Passage for review:
Is anyone ready to challenge Red Bull? Team-by-team F1 testing review · RaceFans

In less than a week’s time, the first points of the 2023 Formula 1 world championship will have been awarded in Bahrain.

To prepare for F1’s longest-ever season, the 10 teams and 20 drivers have only been afforded a single three-day test – at the circuit where they will race next weekend.

As ever, it is near-impossible to establish any kind of ranking of the teams from how each of them chose to spend their three days of track time. But that does not mean that some teams will not be feeling more encouraged than others about their new cars heading into a whole new season.

Here is your guide to how testing went for all ten Formula 1 teams – and how they each feel about their own performance during the pre-season.

Red Bull

Sergio Perez, Red Bull, Bahrain International Circuit, 2023 pre-season test

Combined testing laps: 413 – 2,235km (5th)
Max Verstappen: 1’32.837 (11th) – 204 laps (10th)
Sergio Perez: 1’30.305 (1st) – 209 laps (9th)

Task to complete: Carry on the Formula 1 testing review from its last line. The listing after this point comes from a separate source.

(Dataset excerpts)
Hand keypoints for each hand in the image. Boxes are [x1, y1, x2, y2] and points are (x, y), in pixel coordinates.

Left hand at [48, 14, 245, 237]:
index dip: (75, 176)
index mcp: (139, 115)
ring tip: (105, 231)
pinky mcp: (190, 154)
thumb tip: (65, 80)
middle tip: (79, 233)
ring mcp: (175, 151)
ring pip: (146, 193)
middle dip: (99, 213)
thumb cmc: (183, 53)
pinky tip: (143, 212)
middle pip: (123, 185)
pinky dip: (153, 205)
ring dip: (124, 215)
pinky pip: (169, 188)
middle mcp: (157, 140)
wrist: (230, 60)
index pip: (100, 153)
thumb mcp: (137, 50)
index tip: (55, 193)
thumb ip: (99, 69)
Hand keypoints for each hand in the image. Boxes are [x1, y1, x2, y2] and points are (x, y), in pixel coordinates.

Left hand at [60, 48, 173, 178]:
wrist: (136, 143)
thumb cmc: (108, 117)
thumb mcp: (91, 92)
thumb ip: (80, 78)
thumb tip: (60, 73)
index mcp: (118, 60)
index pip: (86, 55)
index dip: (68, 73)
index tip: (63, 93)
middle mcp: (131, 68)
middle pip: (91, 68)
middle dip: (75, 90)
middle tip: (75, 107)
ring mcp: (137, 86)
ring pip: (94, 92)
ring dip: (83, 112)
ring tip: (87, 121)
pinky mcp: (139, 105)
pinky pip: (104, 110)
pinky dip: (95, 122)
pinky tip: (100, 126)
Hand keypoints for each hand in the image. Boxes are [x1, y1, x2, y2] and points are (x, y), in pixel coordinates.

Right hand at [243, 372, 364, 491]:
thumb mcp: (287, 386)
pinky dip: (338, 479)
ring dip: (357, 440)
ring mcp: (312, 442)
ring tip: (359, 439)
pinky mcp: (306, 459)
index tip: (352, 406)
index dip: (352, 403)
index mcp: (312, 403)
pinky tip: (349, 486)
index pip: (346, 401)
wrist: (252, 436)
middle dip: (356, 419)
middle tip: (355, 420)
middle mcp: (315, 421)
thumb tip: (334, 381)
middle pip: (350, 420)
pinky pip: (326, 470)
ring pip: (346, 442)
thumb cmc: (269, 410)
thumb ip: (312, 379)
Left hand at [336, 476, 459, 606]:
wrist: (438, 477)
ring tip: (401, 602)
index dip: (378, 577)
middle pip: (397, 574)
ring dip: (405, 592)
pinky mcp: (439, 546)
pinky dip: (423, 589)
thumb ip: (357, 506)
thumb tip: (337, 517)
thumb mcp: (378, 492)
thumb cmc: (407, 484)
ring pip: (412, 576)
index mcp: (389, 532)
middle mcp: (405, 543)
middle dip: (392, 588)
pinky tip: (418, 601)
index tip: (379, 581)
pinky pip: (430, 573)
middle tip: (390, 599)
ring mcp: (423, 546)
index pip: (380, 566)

Answer to this problem:
It’s a good life, being a member of the Red Bull Racing Formula 1 team. Reigning double world champions. Winners of 30 of the last 50 grands prix contested. And after pre-season testing, the clear favourites to kick off 2023 as the team to beat once more.

The champions burst out of the gate with supreme confidence. It was warranted, as they went quickest two out of the three days of running including Sergio Perez setting comfortably the fastest time of the test on the final day – better than Charles Leclerc’s pole time from last year’s Bahrain Grand Prix.

But the most ominous signs came at the start of the second day. Verstappen casually strolled out of the garage and immediately beat his best time from the first day with his very first timed lap. Such instant speed, coupled with no notable reliability problems, will strike genuine dread into the hearts of Ferrari, Mercedes and the rest of the field before the season has even begun.

What they said:

A very successful end to the test with another day of uninterrupted running. It has been a positive three days for the team, but there are always areas for improvement, and the focus will be on trying to extract more performance gains before next week.
Gianpiero Lambiase, head of race engineering


Carlos Sainz Jnr, Ferrari, Bahrain International Circuit, 2023 pre-season test

Combined testing laps: 417 – 2,256km (3rd)
Charles Leclerc: 1’31.024 (4th) – 199 laps (13th)
Carlos Sainz Jnr: 1’31.036 (5th) – 218 laps (6th)

Ferrari could hardly have been happier with their 2022 pre-season, following which they stormed to their first win in over two years at the opening race and took a second just two rounds later.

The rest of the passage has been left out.